*Directions for this task*. Copying task for the records below: reproduce each one exactly and drop the pictures.

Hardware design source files
□ □ □ □ □ □ □

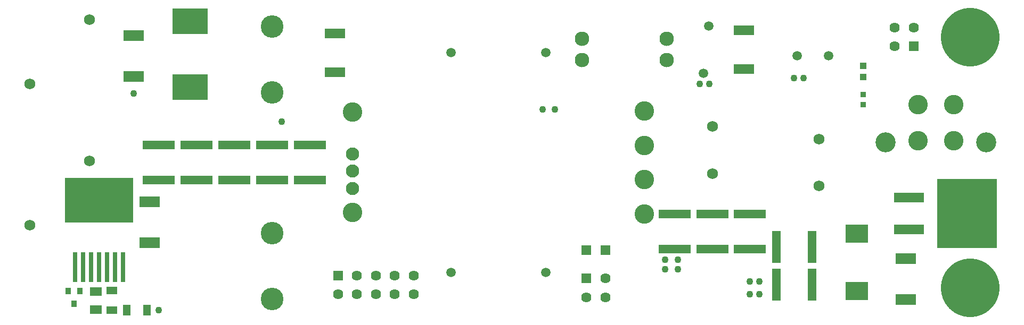
<source format=gts>
G04*
G04 #@! TF.GenerationSoftware,Altium Limited,Altium Designer,24.3.1 (35)*
G04*
G04 Layer_Color=8388736*
%FSLAX25Y25*%
%MOIN*%
G70*
G04*
G04 #@! TF.SameCoordinates,FD519535-7E5F-4FBF-A31B-089F6CA01B13*
G04*
G04*
G04 #@! TF.FilePolarity,Negative*
G04*
G01*
G75*
%ADD18R,0.20079X0.05709*%
%ADD19R,0.05709X0.20079*%
%ADD20R,0.12992X0.06378*%
%ADD21R,0.14173X0.11614*%
%ADD22R,0.12598X0.06693*%
%ADD23R,0.03937X0.04331*%
%ADD24R,0.03543X0.03543*%
%ADD25R,0.22047X0.16142*%
%ADD26R,0.07480X0.05512*%
%ADD27R,0.07087X0.04921*%
%ADD28R,0.03543X0.04331*%
%ADD29R,0.04921X0.07087*%
%ADD30R,0.03150X0.18504*%
%ADD31R,0.42520X0.27953*%
%ADD32R,0.18898X0.06102*%
%ADD33R,0.37795X0.43307*%
%ADD34R,0.06299X0.06299*%
%ADD35C,0.12205*%
%ADD36C,0.12598*%
%ADD37C,0.05906*%
%ADD38C,0.06890*%
%ADD39C,0.08268*%
%ADD40C,0.14173*%
%ADD41C,0.00394*%
%ADD42C,0.06394*%
%ADD43R,0.06394X0.06394*%
%ADD44C,0.09055*%
%ADD45C,0.36811*%
%ADD46C,0.04331*%
D18*
X543307Y162106D02*
D03*
Y184350D02*
D03*
X566929Y184350D02*
D03*
Y162106D02*
D03*
X590551Y184350D02*
D03*
Y162106D02*
D03*
X314961Y205413D02*
D03*
Y227658D02*
D03*
X291339Y205413D02*
D03*
Y227658D02*
D03*
X267717Y205413D02*
D03*
Y227658D02*
D03*
X244094Y205413D02*
D03*
Y227658D02*
D03*
X220472Y205413D02*
D03*
Y227658D02*
D03*
D19*
X629232Y163386D02*
D03*
X606988D02*
D03*
X629232Y139764D02*
D03*
X606988D02*
D03*
D20*
X586614Y299626D02*
D03*
Y275177D02*
D03*
X330709Y297657D02*
D03*
Y273209D02*
D03*
D21*
X657480Y136024D02*
D03*
Y171850D02*
D03*
D22*
X688189Y130512D02*
D03*
Y156102D02*
D03*
X204724Y270669D02*
D03*
Y296260D02*
D03*
X214567Y191929D02*
D03*
Y166339D02*
D03*
D23*
X661417Y277165D02*
D03*
Y270079D02*
D03*
D24*
Y252756D02*
D03*
Y259055D02*
D03*
D25*
X240158Y305118D02*
D03*
Y263779D02*
D03*
D26*
X181102Y135630D02*
D03*
Y124213D02*
D03*
D27*
X190945Y136122D02*
D03*
Y123721D02*
D03*
D28*
X171063Y136024D02*
D03*
X163583D02*
D03*
X167323Y127756D02*
D03*
D29*
X200492Y124016D02*
D03*
X212894D02*
D03*
D30*
X168071Y150787D02*
D03*
X173071D02*
D03*
X178071D02*
D03*
X183071D02*
D03*
X188071D02*
D03*
X193071D02*
D03*
X198071D02*
D03*
D31*
X183071Y192913D02*
D03*
D32*
X689961Y194646D02*
D03*
Y174646D02*
D03*
D33*
X726378Y184646D02*
D03*
D34*
X488189Y161417D02*
D03*
X500000D02*
D03*
D35*
X695669Y252756D02*
D03*
X718110D02*
D03*
X695669Y230315D02*
D03*
X718110D02*
D03*
X341772Y248031D02*
D03*
Y185039D02*
D03*
X524370Y249016D02*
D03*
Y227362D02*
D03*
Y205709D02*
D03*
Y184055D02*
D03*
D36*
X738465Y229035D02*
D03*
X675315D02*
D03*
D37*
X639764Y283465D02*
D03*
X620079D02*
D03*
X564567Y302165D02*
D03*
X561417Y272638D02*
D03*
X403543Y285433D02*
D03*
X462598D02*
D03*
X403543Y147638D02*
D03*
X462598D02*
D03*
D38*
X633858Y201772D02*
D03*
Y231299D02*
D03*
X566929Y209646D02*
D03*
Y239173D02*
D03*
X139764Y177165D02*
D03*
Y265748D02*
D03*
X177165Y217520D02*
D03*
Y306102D02*
D03*
D39*
X341772Y221969D02*
D03*
Y211102D02*
D03*
Y200276D02*
D03*
D40*
X291339Y172047D02*
D03*
Y301969D02*
D03*
Y260669D02*
D03*
Y130748D02*
D03*
D41*
X562992Y137795D02*
D03*
X366142Y295276D02*
D03*
X391732Y130157D02*
D03*
X320866D02*
D03*
X704724Y304882D02*
D03*
X669291D02*
D03*
X476378Y128189D02*
D03*
X511811D02*
D03*
X137795Y137795D02*
D03*
Y295276D02*
D03*
D42*
X344488Y133858D02*
D03*
X356299D02*
D03*
X368110D02*
D03*
X332677D02*
D03*
X368110Y145669D02*
D03*
X356299D02*
D03*
X344488D02*
D03*
X379921D02*
D03*
Y133858D02*
D03*
X681102Y289370D02*
D03*
X692913Y301181D02*
D03*
X681102D02*
D03*
X500000Y143701D02*
D03*
X488189Y131890D02*
D03*
X500000D02*
D03*
D43*
X332677Y145669D02*
D03*
X692913Y289370D02*
D03*
X488189Y143701D02*
D03*
D44*
X538327Y280709D02*
D03*
Y294094D02*
D03*
X485295Y280709D02*
D03*
Y294094D02*
D03*
D45*
X728346Y295276D02*
D03*
Y137795D02*
D03*
D46*
X559055Y265748D02*
D03*
X564961D02*
D03*
X618110Y269685D02*
D03*
X624016D02*
D03*
X590551Y133858D02*
D03*
Y141732D02*
D03*
X545276Y149606D02*
D03*
X537402D02*
D03*
X596457Y133858D02*
D03*
Y141732D02*
D03*
X537402Y155512D02*
D03*
X545276D02*
D03*
X204724Y259842D02*
D03*
X220472Y124016D02*
D03*
X297244Y242126D02*
D03*
X468504Y250000D02*
D03*
X460630D02*
D03*
M02*

</source>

□ □ □ □ □ □ □

*Answer box*.
<source format=gts>
G04*
G04 #@! TF.GenerationSoftware,Altium Limited,Altium Designer,24.3.1 (35)*
G04*
G04 Layer_Color=8388736*
%FSLAX25Y25*%
%MOIN*%
G70*
G04*
G04 #@! TF.SameCoordinates,FD519535-7E5F-4FBF-A31B-089F6CA01B13*
G04*
G04*
G04 #@! TF.FilePolarity,Negative*
G04*
G01*
G75*
%ADD18R,0.20079X0.05709*%
%ADD19R,0.05709X0.20079*%
%ADD20R,0.12992X0.06378*%
%ADD21R,0.14173X0.11614*%
%ADD22R,0.12598X0.06693*%
%ADD23R,0.03937X0.04331*%
%ADD24R,0.03543X0.03543*%
%ADD25R,0.22047X0.16142*%
%ADD26R,0.07480X0.05512*%
%ADD27R,0.07087X0.04921*%
%ADD28R,0.03543X0.04331*%
%ADD29R,0.04921X0.07087*%
%ADD30R,0.03150X0.18504*%
%ADD31R,0.42520X0.27953*%
%ADD32R,0.18898X0.06102*%
%ADD33R,0.37795X0.43307*%
%ADD34R,0.06299X0.06299*%
%ADD35C,0.12205*%
%ADD36C,0.12598*%
%ADD37C,0.05906*%
%ADD38C,0.06890*%
%ADD39C,0.08268*%
%ADD40C,0.14173*%
%ADD41C,0.00394*%
%ADD42C,0.06394*%
%ADD43R,0.06394X0.06394*%
%ADD44C,0.09055*%
%ADD45C,0.36811*%
%ADD46C,0.04331*%
D18*
X543307Y162106D02*
D03*
Y184350D02*
D03*
X566929Y184350D02*
D03*
Y162106D02*
D03*
X590551Y184350D02*
D03*
Y162106D02*
D03*
X314961Y205413D02*
D03*
Y227658D02*
D03*
X291339Y205413D02*
D03*
Y227658D02*
D03*
X267717Y205413D02*
D03*
Y227658D02*
D03*
X244094Y205413D02*
D03*
Y227658D02*
D03*
X220472Y205413D02*
D03*
Y227658D02*
D03*
D19*
X629232Y163386D02*
D03*
X606988D02*
D03*
X629232Y139764D02*
D03*
X606988D02*
D03*
D20*
X586614Y299626D02*
D03*
Y275177D02*
D03*
X330709Y297657D02*
D03*
Y273209D02*
D03*
D21*
X657480Y136024D02*
D03*
Y171850D02*
D03*
D22*
X688189Y130512D02*
D03*
Y156102D02*
D03*
X204724Y270669D02*
D03*
Y296260D02*
D03*
X214567Y191929D02*
D03*
Y166339D02*
D03*
D23*
X661417Y277165D02*
D03*
Y270079D02*
D03*
D24*
Y252756D02*
D03*
Y259055D02*
D03*
D25*
X240158Y305118D02*
D03*
Y263779D02*
D03*
D26*
X181102Y135630D02*
D03*
Y124213D02*
D03*
D27*
X190945Y136122D02*
D03*
Y123721D02*
D03*
D28*
X171063Y136024D02*
D03*
X163583D02*
D03*
X167323Y127756D02*
D03*
D29*
X200492Y124016D02*
D03*
X212894D02*
D03*
D30*
X168071Y150787D02*
D03*
X173071D02*
D03*
X178071D02*
D03*
X183071D02*
D03*
X188071D02*
D03*
X193071D02*
D03*
X198071D02*
D03*
D31*
X183071Y192913D02*
D03*
D32*
X689961Y194646D02*
D03*
Y174646D02*
D03*
D33*
X726378Y184646D02*
D03*
D34*
X488189Y161417D02*
D03*
X500000D02*
D03*
D35*
X695669Y252756D02*
D03*
X718110D02*
D03*
X695669Y230315D02*
D03*
X718110D02*
D03*
X341772Y248031D02*
D03*
Y185039D02*
D03*
X524370Y249016D02*
D03*
Y227362D02*
D03*
Y205709D02*
D03*
Y184055D02*
D03*
D36*
X738465Y229035D02*
D03*
X675315D02*
D03*
D37*
X639764Y283465D02*
D03*
X620079D02*
D03*
X564567Y302165D02*
D03*
X561417Y272638D02*
D03*
X403543Y285433D02*
D03*
X462598D02*
D03*
X403543Y147638D02*
D03*
X462598D02*
D03*
D38*
X633858Y201772D02*
D03*
Y231299D02*
D03*
X566929Y209646D02*
D03*
Y239173D02*
D03*
X139764Y177165D02*
D03*
Y265748D02*
D03*
X177165Y217520D02*
D03*
Y306102D02*
D03*
D39*
X341772Y221969D02*
D03*
Y211102D02*
D03*
Y200276D02*
D03*
D40*
X291339Y172047D02*
D03*
Y301969D02*
D03*
Y260669D02*
D03*
Y130748D02*
D03*
D41*
X562992Y137795D02*
D03*
X366142Y295276D02*
D03*
X391732Y130157D02*
D03*
X320866D02*
D03*
X704724Y304882D02*
D03*
X669291D02*
D03*
X476378Y128189D02*
D03*
X511811D02*
D03*
X137795Y137795D02*
D03*
Y295276D02*
D03*
D42*
X344488Y133858D02*
D03*
X356299D02*
D03*
X368110D02*
D03*
X332677D02*
D03*
X368110Y145669D02*
D03*
X356299D02*
D03*
X344488D02*
D03*
X379921D02*
D03*
Y133858D02*
D03*
X681102Y289370D02*
D03*
X692913Y301181D02*
D03*
X681102D02*
D03*
X500000Y143701D02*
D03*
X488189Y131890D02*
D03*
X500000D02*
D03*
D43*
X332677Y145669D02*
D03*
X692913Y289370D02*
D03*
X488189Y143701D02*
D03*
D44*
X538327Y280709D02*
D03*
Y294094D02*
D03*
X485295Y280709D02*
D03*
Y294094D02*
D03*
D45*
X728346Y295276D02*
D03*
Y137795D02*
D03*
D46*
X559055Y265748D02*
D03*
X564961D02*
D03*
X618110Y269685D02*
D03*
X624016D02*
D03*
X590551Y133858D02*
D03*
Y141732D02*
D03*
X545276Y149606D02*
D03*
X537402D02*
D03*
X596457Y133858D02*
D03*
Y141732D02*
D03*
X537402Y155512D02*
D03*
X545276D02*
D03*
X204724Y259842D02*
D03*
X220472Y124016D02*
D03*
X297244Y242126D02*
D03*
X468504Y250000D02*
D03*
X460630D02*
D03*
M02*

</source>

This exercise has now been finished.